Ariprazole and its active metabolite, dehydro-aripiprazole, have half-lives of 75 and 94 hours, respectively, and are seemingly unaffected by age or gender.[22] Given these lengthy half-lives, it would seem less likely that aripiprazole would cause withdrawal symptoms. However, fluoxetine and its active metabolite, norfluoxetine, have half-lives of 96 hours and 384 hours, respectively (i.e., longer than aripiprazole), and may cause discontinuation symptoms in the week following abrupt cessation—a finding that was confirmed in a prospective study.[27]

As for the contribution of other medications to the patient’s abrupt-onset symptoms, this possibility is less likely.

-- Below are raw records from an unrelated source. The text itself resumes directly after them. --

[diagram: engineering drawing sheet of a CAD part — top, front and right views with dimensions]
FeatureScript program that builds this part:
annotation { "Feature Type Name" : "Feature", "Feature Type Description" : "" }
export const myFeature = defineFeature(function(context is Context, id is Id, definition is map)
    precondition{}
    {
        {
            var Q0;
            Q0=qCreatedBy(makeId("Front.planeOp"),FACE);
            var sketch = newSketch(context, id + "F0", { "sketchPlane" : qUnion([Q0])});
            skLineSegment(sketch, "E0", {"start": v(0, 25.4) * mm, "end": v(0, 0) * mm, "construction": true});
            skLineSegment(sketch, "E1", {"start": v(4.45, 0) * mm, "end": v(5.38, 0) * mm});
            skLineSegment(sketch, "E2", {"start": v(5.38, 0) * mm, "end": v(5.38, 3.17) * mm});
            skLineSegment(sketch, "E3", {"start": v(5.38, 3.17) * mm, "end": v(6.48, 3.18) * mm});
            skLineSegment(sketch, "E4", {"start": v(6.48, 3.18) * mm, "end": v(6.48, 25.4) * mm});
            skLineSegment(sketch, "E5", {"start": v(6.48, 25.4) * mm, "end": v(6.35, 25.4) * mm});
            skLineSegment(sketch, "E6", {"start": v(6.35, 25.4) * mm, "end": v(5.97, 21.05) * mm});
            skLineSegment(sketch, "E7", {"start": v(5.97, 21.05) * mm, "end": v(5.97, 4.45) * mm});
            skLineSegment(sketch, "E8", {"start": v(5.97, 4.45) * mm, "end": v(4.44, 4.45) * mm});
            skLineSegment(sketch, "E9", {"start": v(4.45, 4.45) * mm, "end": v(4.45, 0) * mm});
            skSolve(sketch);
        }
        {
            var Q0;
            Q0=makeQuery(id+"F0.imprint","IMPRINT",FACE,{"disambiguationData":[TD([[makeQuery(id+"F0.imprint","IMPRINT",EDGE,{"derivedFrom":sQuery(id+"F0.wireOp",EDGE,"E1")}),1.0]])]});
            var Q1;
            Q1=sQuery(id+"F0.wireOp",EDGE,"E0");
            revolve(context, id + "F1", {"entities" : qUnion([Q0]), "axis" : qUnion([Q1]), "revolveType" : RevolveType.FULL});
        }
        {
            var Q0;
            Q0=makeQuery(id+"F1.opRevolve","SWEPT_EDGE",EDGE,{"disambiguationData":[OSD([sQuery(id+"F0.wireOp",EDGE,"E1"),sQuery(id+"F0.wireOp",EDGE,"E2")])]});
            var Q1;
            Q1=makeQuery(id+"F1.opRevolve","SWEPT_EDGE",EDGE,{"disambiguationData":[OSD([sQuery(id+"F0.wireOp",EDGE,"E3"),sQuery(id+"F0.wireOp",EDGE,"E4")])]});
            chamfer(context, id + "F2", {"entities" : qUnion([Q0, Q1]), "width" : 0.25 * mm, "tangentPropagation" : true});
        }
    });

There had been no recent changes in either medications or dosages, eliminating the possibility of any synergism.
A physiological explanation for the cause of withdrawal symptoms with aripiprazole remains elusive. According to Canas,[24] aripiprazole influences D1 as well as 5-HT1 and 5-HT2A receptors, but not cholinergic, adrenergic, or histaminic receptors. Some of these latter receptors might readily explain several of the reported withdrawal symptoms experienced by this patient. However, a number of the reported withdrawal symptoms resemble discontinuation symptoms associated with selective serotonin reuptake inhibitors and suggest serotonergic mechanisms.[19] As reported by Goudie and Cole, “…the understanding of antipsychotic drug psychopharmacology in terms of…discontinuation effects at the basic science level is limited, if not virtually absent.”[2]

Conclusion. We report a case of probable aripiprazole withdrawal characterized by various mixed symptoms, which to our knowledge has not been previously reported in the empirical literature. In this case, these various symptoms gradually receded over time. Therefore, it appears that on rare occasion, aripiprazole can cause a discontinuation syndrome characterized by various mixed symptoms that are likely to dissolve over time—a reminder to clinicians to always taper psychotropic medications when administered long-term. This rare risk is of clinical importance due to the current broad role of aripiprazole in the augmentation of mood disorders.